Friday, December 4, 2009

San Diegans, Cell Phones, Air Pollution Monitoring Network


“San Diego County has 3.1 million residents, 4,000 square miles, and only five official EPA air quality monitors. We know about the air quality in those exact spots but we know much less about the air quality in other places. Our goal is to give San Diegans up-to-the-minute environmental information about where they live, work and play—information that will empower anyone in the community to make healthier choices,” said William Griswold, the principal investigator on the grant and a professor in the Department of Computer Science and Engineering (CSE) at the UC San Diego Jacobs School of Engineering.


So here is the deal: everyone has cell phones. What if those phones could be used to transmit environmental information collected by tiny, inexpensive sensors hanging from your backpack or board shorts...transmit that info to centralized computers that analyze it and send insights back to regular folks in real time?

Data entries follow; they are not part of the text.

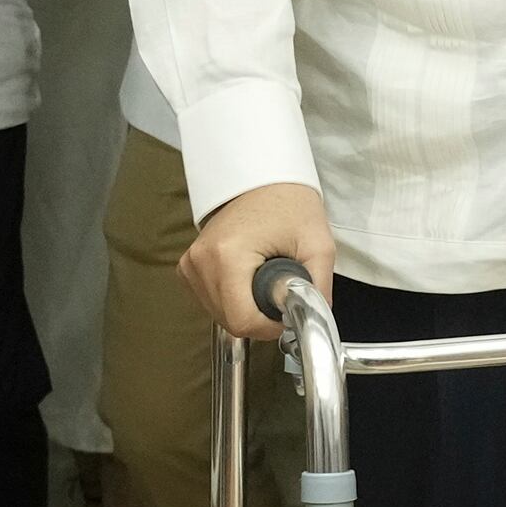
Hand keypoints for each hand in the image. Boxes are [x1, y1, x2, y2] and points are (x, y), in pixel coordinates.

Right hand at [186, 180, 336, 340]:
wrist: (265, 180)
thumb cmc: (290, 205)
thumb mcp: (317, 246)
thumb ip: (317, 289)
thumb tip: (312, 321)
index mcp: (227, 255)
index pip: (242, 321)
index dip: (270, 326)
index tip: (287, 312)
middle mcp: (201, 261)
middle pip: (230, 321)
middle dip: (261, 317)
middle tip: (280, 289)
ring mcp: (190, 264)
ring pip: (220, 315)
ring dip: (247, 308)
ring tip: (264, 278)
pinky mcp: (188, 267)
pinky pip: (211, 302)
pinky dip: (233, 299)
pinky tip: (248, 279)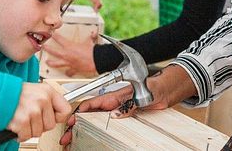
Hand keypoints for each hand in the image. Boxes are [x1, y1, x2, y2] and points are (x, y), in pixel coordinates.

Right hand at [6, 82, 70, 141]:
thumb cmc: (14, 93)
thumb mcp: (35, 90)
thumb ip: (48, 100)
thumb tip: (59, 114)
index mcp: (47, 91)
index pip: (65, 110)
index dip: (58, 117)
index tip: (51, 117)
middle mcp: (42, 100)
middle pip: (51, 125)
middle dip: (40, 125)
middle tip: (29, 117)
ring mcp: (32, 111)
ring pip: (38, 132)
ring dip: (28, 129)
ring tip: (22, 119)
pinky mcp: (22, 121)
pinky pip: (26, 136)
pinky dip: (20, 134)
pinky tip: (16, 125)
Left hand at [42, 32, 98, 76]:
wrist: (97, 61)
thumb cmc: (92, 52)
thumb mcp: (90, 42)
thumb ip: (90, 37)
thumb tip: (92, 33)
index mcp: (70, 47)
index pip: (59, 39)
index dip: (55, 36)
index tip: (51, 34)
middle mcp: (67, 55)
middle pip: (54, 52)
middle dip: (47, 49)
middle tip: (43, 47)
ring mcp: (69, 63)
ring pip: (57, 63)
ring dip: (51, 63)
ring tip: (47, 62)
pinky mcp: (74, 69)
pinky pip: (69, 72)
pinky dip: (68, 73)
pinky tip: (66, 73)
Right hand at [59, 64, 196, 145]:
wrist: (164, 91)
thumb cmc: (153, 88)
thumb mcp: (142, 95)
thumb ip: (128, 104)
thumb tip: (114, 115)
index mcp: (113, 96)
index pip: (91, 104)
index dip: (78, 113)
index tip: (70, 123)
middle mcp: (112, 104)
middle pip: (88, 115)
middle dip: (75, 126)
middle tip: (66, 139)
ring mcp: (115, 111)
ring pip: (94, 121)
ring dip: (82, 131)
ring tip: (72, 142)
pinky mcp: (121, 116)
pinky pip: (105, 125)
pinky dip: (93, 131)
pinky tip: (87, 139)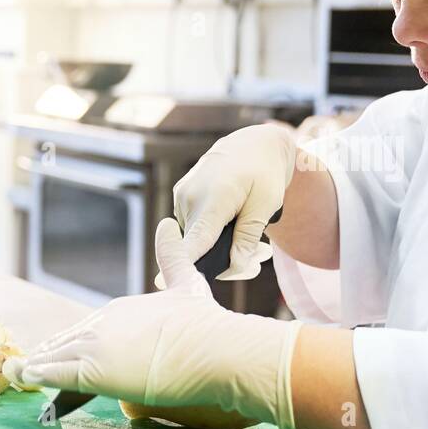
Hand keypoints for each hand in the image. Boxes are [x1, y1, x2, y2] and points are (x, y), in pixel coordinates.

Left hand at [6, 219, 301, 428]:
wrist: (216, 349)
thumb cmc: (205, 323)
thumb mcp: (186, 284)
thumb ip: (173, 257)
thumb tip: (168, 224)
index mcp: (120, 309)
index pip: (86, 328)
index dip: (72, 342)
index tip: (60, 351)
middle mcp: (103, 322)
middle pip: (66, 341)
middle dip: (50, 354)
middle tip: (31, 369)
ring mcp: (96, 346)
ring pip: (54, 357)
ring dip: (36, 367)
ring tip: (18, 376)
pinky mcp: (94, 371)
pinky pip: (54, 374)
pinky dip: (37, 377)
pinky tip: (25, 379)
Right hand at [157, 122, 296, 288]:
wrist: (253, 144)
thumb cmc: (264, 172)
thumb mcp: (266, 205)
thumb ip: (247, 236)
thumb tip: (233, 265)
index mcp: (213, 198)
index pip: (194, 240)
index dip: (182, 263)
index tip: (160, 284)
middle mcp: (190, 197)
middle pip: (198, 247)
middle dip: (228, 260)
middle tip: (261, 258)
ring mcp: (182, 197)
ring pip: (196, 239)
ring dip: (222, 248)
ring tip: (257, 246)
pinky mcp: (182, 199)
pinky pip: (194, 228)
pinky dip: (213, 235)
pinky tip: (237, 231)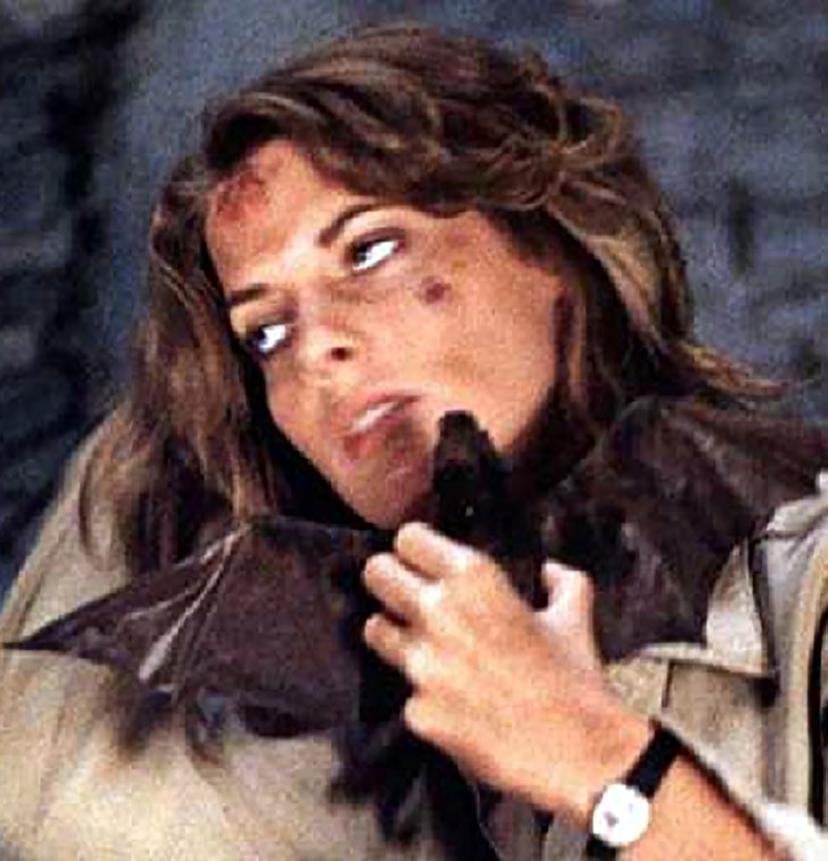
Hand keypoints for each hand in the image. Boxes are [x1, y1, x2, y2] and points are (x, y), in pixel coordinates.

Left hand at [362, 522, 650, 822]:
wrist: (579, 752)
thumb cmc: (575, 678)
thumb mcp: (573, 617)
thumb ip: (562, 582)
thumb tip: (550, 570)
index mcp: (473, 578)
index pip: (407, 538)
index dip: (414, 550)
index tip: (422, 562)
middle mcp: (438, 612)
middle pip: (376, 573)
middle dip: (389, 581)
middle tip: (407, 596)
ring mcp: (421, 664)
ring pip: (376, 629)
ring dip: (395, 635)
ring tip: (425, 648)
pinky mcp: (416, 710)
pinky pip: (406, 693)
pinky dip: (425, 696)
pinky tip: (453, 703)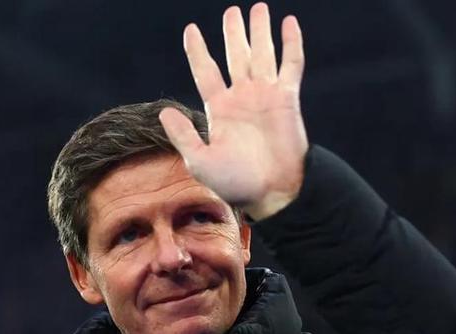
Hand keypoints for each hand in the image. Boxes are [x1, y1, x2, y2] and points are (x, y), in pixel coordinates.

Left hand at [159, 2, 307, 219]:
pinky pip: (290, 64)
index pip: (206, 71)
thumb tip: (164, 111)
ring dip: (260, 31)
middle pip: (236, 56)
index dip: (198, 51)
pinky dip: (290, 43)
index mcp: (220, 109)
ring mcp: (266, 96)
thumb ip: (183, 135)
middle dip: (234, 34)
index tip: (191, 30)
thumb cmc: (235, 183)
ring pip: (262, 54)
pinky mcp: (287, 99)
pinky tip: (288, 22)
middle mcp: (242, 98)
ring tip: (258, 8)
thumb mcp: (200, 161)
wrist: (271, 193)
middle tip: (232, 12)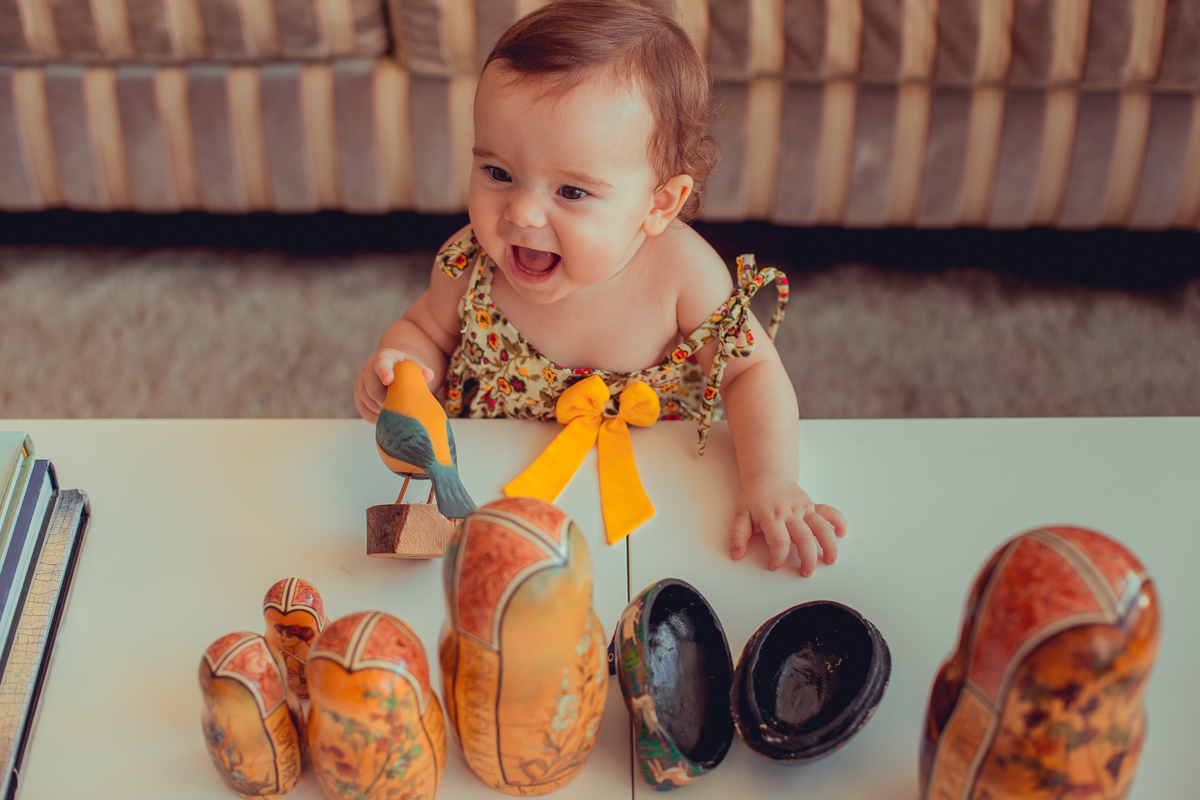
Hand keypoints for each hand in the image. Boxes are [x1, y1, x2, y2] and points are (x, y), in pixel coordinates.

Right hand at [353, 349, 433, 422]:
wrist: (391, 370)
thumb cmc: (404, 368)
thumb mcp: (413, 364)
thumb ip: (421, 368)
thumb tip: (428, 375)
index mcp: (383, 358)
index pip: (381, 364)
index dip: (384, 372)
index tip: (389, 380)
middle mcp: (367, 370)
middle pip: (373, 390)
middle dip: (387, 401)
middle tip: (402, 407)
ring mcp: (361, 384)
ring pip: (369, 402)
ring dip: (384, 410)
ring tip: (398, 410)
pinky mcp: (358, 398)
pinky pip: (365, 412)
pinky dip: (377, 418)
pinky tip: (389, 417)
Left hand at [729, 475, 847, 575]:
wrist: (767, 478)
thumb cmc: (754, 499)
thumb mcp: (740, 515)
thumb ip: (737, 535)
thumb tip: (737, 554)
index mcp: (771, 516)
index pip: (779, 540)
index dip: (778, 556)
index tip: (774, 565)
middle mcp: (790, 512)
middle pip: (803, 536)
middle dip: (807, 557)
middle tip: (807, 571)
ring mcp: (803, 508)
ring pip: (821, 526)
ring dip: (828, 543)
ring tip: (830, 559)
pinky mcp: (812, 505)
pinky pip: (829, 511)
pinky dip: (838, 521)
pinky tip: (842, 532)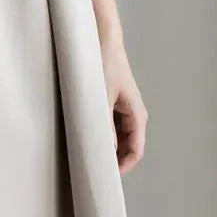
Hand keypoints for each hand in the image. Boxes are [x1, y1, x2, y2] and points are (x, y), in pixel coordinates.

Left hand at [89, 0, 147, 173]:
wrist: (99, 37)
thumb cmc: (102, 63)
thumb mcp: (100, 96)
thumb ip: (102, 124)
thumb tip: (104, 151)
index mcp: (136, 114)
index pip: (135, 151)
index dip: (122, 167)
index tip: (104, 179)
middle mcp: (130, 114)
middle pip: (125, 147)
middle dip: (111, 161)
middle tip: (91, 172)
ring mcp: (119, 109)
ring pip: (114, 138)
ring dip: (103, 148)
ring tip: (84, 158)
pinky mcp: (107, 103)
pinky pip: (105, 127)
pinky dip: (97, 135)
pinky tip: (81, 138)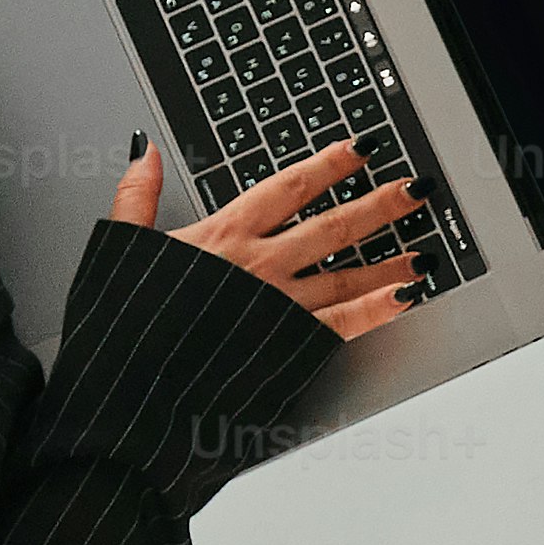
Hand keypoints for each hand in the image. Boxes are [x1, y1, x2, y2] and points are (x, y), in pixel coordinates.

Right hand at [114, 133, 424, 340]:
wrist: (126, 394)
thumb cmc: (119, 328)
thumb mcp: (119, 249)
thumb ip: (136, 197)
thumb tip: (146, 153)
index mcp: (221, 236)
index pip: (288, 187)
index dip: (329, 165)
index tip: (359, 149)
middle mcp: (259, 265)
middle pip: (334, 225)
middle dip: (380, 204)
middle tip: (416, 189)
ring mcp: (279, 306)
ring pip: (348, 272)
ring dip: (390, 259)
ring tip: (424, 248)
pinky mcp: (287, 347)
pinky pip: (343, 323)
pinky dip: (378, 308)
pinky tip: (407, 297)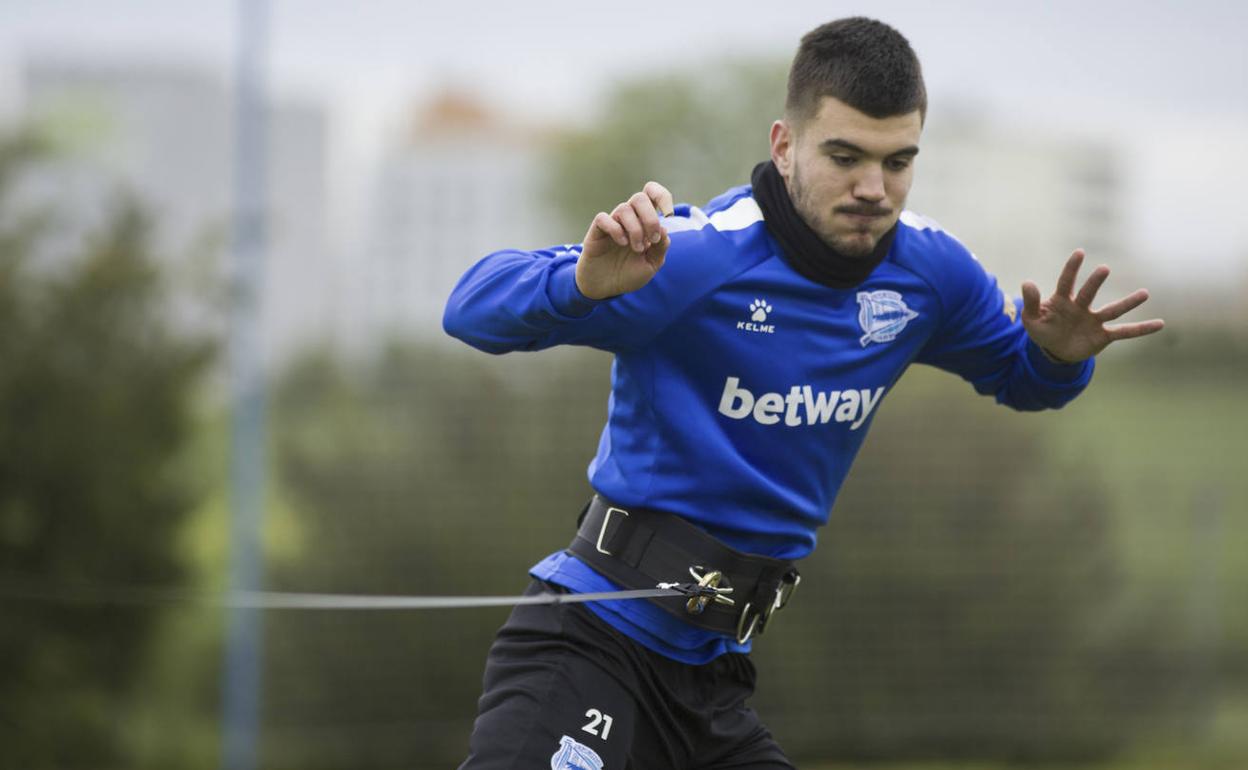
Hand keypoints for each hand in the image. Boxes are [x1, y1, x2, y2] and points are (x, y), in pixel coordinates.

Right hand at [576, 181, 674, 299]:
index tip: (668, 215)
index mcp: (644, 221)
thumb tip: (663, 228)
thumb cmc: (628, 274)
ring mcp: (612, 223)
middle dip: (650, 218)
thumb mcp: (652, 264)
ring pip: (624, 208)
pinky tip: (622, 243)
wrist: (606, 288)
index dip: (662, 197)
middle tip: (652, 239)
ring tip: (637, 249)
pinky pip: (603, 218)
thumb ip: (661, 248)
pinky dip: (615, 229)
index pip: (652, 193)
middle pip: (639, 198)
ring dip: (635, 229)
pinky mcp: (597, 231)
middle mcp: (628, 218)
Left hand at [1021, 249, 1164, 363]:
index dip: (1072, 268)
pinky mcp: (1103, 335)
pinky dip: (1141, 329)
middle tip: (1104, 269)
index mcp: (1062, 300)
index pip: (1066, 281)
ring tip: (1145, 293)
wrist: (1055, 351)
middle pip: (1089, 293)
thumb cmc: (1044, 330)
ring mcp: (1094, 320)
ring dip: (1128, 303)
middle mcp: (1081, 307)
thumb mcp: (1031, 320)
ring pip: (1112, 310)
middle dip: (1095, 282)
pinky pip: (1124, 332)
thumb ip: (1031, 302)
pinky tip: (1160, 324)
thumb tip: (1027, 282)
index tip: (1080, 252)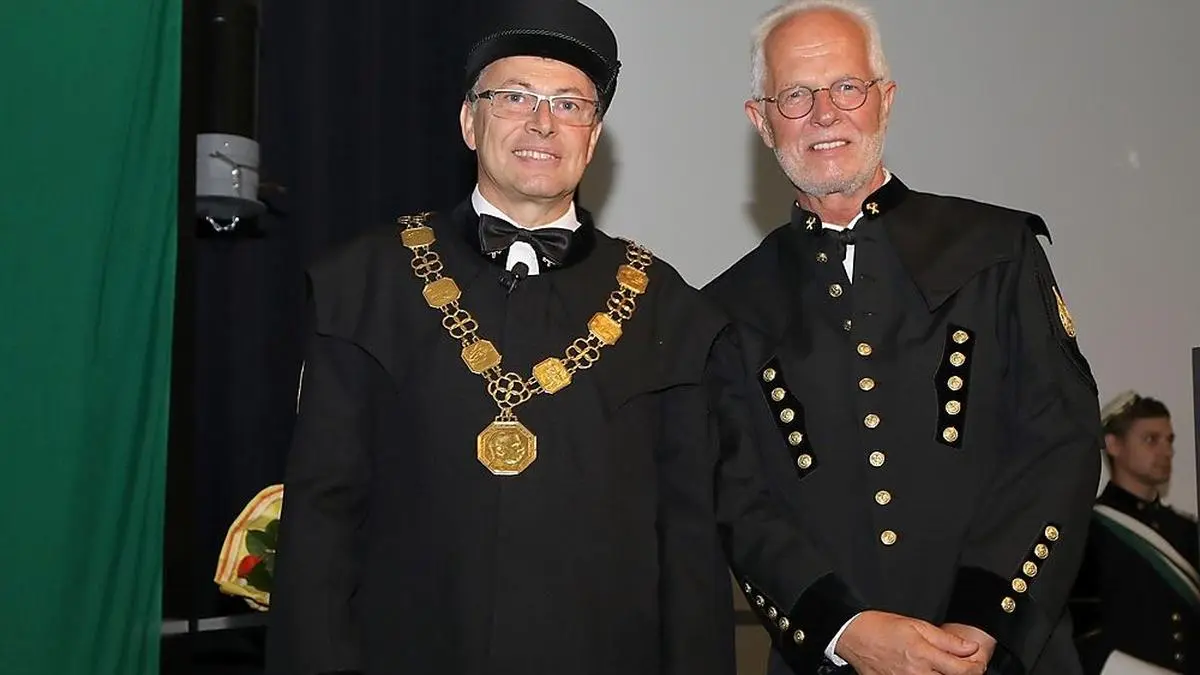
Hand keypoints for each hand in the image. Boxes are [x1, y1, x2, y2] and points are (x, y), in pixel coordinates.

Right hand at [835, 611, 986, 674]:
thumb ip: (946, 639)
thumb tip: (970, 648)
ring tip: (943, 669)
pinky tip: (928, 672)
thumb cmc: (882, 627)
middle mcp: (917, 674)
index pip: (962, 670)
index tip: (976, 662)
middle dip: (963, 674)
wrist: (853, 636)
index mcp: (923, 655)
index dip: (975, 667)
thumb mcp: (916, 625)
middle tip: (962, 666)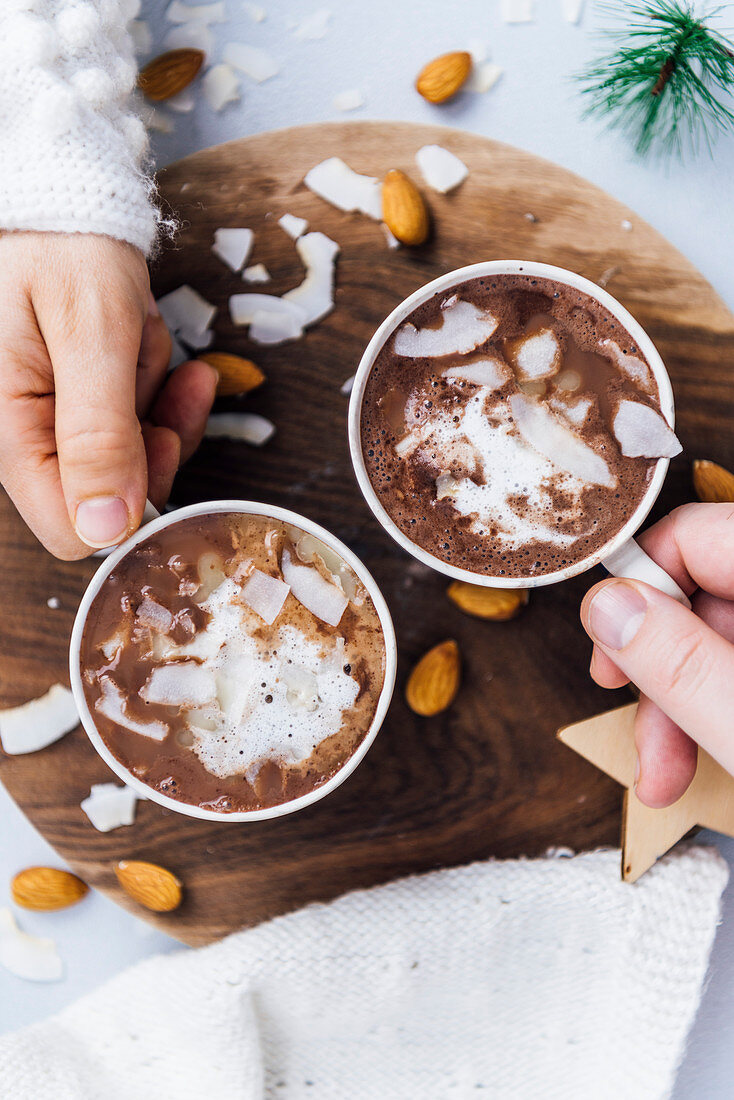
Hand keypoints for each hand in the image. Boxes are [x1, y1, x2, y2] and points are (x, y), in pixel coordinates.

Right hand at [0, 232, 216, 558]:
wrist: (57, 195)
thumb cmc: (61, 245)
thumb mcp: (90, 331)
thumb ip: (98, 433)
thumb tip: (106, 527)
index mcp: (8, 430)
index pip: (72, 529)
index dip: (131, 505)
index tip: (163, 440)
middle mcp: (24, 437)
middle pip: (113, 493)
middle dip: (150, 432)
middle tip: (161, 369)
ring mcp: (52, 421)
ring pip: (132, 452)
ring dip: (153, 394)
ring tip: (137, 329)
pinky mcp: (77, 403)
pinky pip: (134, 419)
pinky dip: (151, 380)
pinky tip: (145, 333)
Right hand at [580, 503, 733, 807]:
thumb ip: (683, 667)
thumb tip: (608, 606)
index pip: (694, 535)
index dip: (639, 592)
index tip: (609, 651)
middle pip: (701, 595)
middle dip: (658, 675)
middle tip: (640, 737)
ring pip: (716, 639)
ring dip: (679, 708)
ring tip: (665, 776)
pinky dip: (713, 710)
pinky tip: (700, 761)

That's the plan that computer scientists are putting into action now that they have a $1.5 million grant from the National Science Foundation (NSF).





Photo caption:
The CitiSense leadership team (l-r) includes computer science professor William Griswold, computer science professor Ingolf Krueger, School of Medicine/Calit2 professor Kevin Patrick, computer science professor Tajana Simunic Rosing, and computer science professor Hovav Shacham. (Not pictured: computer science professor Sanjoy Dasgupta).